> **EXERCISE PROMPT**: Turn the lines from the one containing "left wrist: (544, 251, -79)" up to and including the one containing "left elbow: (590, 218, -59)" into a numbered list, leaving out any blank lines.
BEGIN GIVEN RECORDS
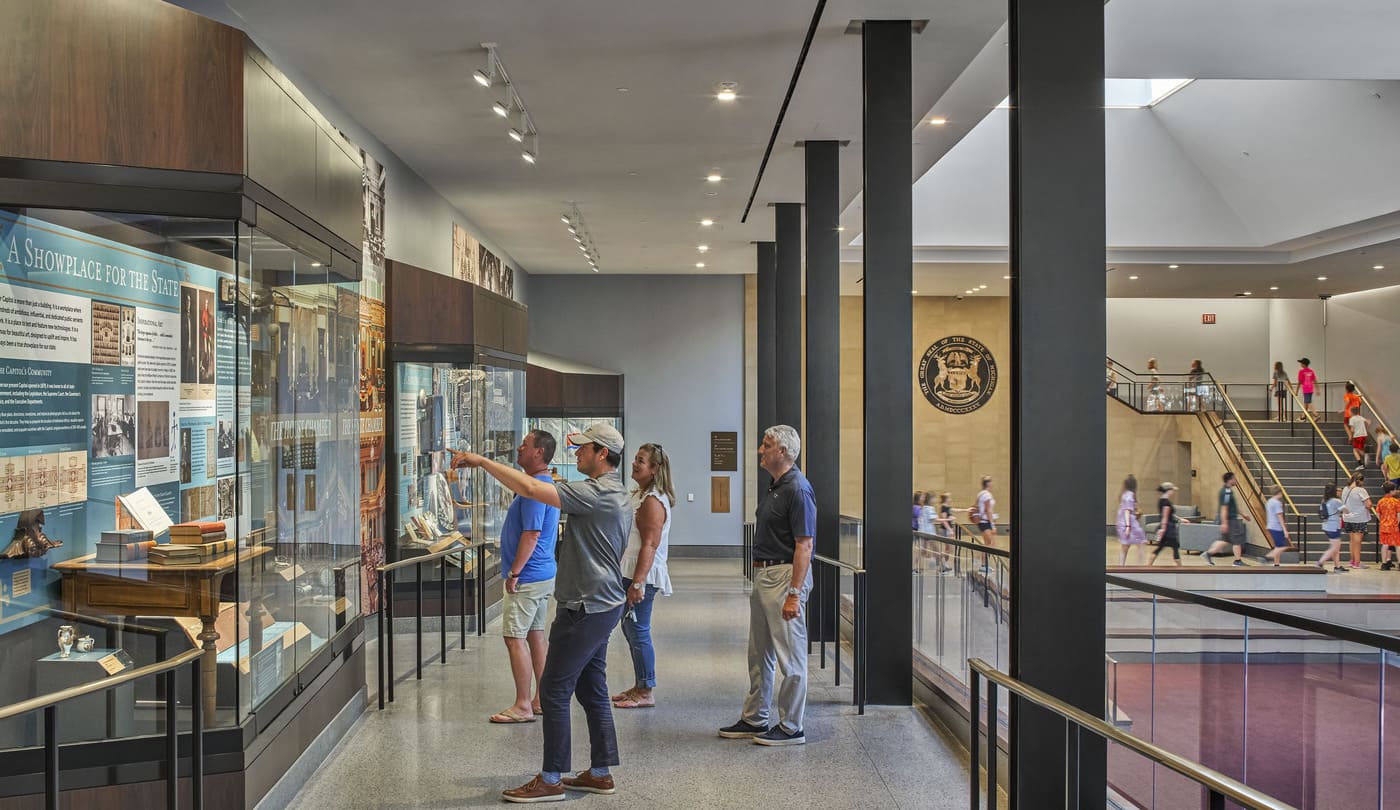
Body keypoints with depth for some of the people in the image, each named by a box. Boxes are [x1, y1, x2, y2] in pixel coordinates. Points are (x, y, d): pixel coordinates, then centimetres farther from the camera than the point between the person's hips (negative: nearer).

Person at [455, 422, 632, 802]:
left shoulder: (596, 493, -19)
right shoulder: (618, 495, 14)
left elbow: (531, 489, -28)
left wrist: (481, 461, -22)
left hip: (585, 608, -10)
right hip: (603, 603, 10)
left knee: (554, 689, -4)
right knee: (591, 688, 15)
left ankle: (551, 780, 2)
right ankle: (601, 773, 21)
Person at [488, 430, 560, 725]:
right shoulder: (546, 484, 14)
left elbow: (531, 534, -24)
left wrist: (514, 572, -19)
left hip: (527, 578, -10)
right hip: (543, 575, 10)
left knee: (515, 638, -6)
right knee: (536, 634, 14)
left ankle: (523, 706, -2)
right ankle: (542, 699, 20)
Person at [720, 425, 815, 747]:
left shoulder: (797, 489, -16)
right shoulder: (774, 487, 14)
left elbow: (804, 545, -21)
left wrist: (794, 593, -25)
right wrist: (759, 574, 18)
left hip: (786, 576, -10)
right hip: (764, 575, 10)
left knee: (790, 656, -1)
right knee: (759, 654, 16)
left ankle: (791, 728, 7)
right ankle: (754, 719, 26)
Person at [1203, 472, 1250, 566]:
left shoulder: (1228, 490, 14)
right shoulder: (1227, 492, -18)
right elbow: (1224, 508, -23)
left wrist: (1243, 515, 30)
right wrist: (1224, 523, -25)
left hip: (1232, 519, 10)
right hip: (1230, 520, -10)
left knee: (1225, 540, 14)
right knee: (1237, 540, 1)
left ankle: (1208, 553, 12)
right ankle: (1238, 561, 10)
END GIVEN RECORDS
BEGIN GIVEN RECORDS
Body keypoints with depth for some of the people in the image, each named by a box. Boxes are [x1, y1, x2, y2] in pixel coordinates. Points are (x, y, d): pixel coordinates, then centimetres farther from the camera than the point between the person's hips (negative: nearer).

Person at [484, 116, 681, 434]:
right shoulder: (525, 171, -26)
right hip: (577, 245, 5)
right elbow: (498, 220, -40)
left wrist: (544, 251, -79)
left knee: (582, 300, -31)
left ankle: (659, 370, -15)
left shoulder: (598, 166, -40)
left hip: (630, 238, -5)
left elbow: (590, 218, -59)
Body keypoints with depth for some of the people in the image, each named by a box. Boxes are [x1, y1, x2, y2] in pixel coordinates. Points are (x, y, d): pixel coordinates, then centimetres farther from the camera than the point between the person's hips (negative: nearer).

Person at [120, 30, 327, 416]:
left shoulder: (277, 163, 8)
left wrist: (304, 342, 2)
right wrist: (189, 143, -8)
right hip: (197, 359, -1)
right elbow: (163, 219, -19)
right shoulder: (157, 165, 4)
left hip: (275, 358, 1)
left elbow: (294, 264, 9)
END GIVEN RECORDS
> **RESULT BELOW**:
1. left wrist: (544, 251, -79)
2. left knee: (582, 300, -31)
3. left ankle: (659, 370, -15)
4. left shoulder: (598, 166, -40)
5. left hip: (630, 238, -5)
6. left elbow: (590, 218, -59)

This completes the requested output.